═══ Excerpted passage ═══
Legislation enacted for the levy of goods and services tax confers a power on the taxation authorities to impose a provisional attachment on the properties of the assesse, including bank accounts. What specifically, is the ambit of this power? What are the safeguards available to the citizen? Further, what is the Maintainability of the writ petition before the High Court?

Case Title

Radha Krishan Industries vs State of Himachal Pradesh & Others

Court

Supreme Court of India

Honorable Judges

Justice Dr Dhananjaya Y Chandrachud, J

Citation

2021 (4) GSTPanacea 27 SC

Civil Appeal No 1155 of 2021

Judgement Date

20- April- 2021

Council for Petitioner

Mr. Puneet Bali

Council for Respondent

Mr. Ajay Vaidya

The Supreme Court of India, bench of Dr Dhananjaya Y Chandrachud, J, has The writ petition filed by the appellant under Article 226 of the Constitution shall stand allowed by setting aside the orders of provisional attachment dated 28 October 2020.

FACTS OF THE CASE

The facts in the context of which this case arises are that the appellant manufactures lead according to the specific requirements of its clients, and has a factory at village Meerpur Gurudwara.
═══
### Exercise details
Can you copy, word for word, the stretch of the case summary from "FACTS OF THE" through "village Meerpur Gurudwara."?
═══ Data extract ═══
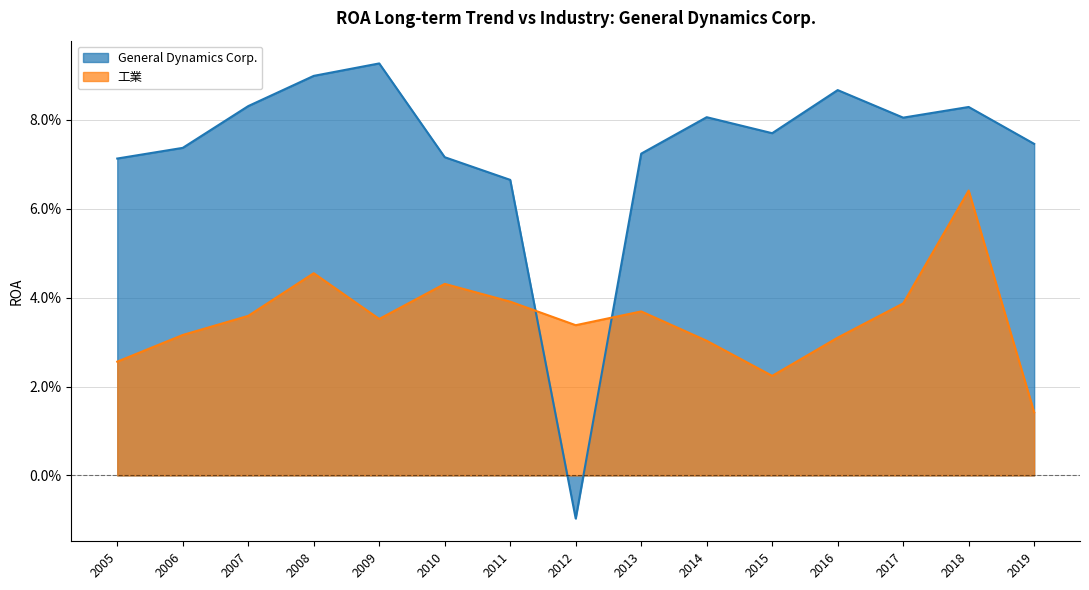

At which category does General Dynamics Corp. reach its first local valley?

2012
═══
### Answer section
FACTS OF THE CASE

The facts in the context of which this case arises are that the appellant manufactures lead according to the specific requirements of its clients, and has a factory at village Meerpur Gurudwara.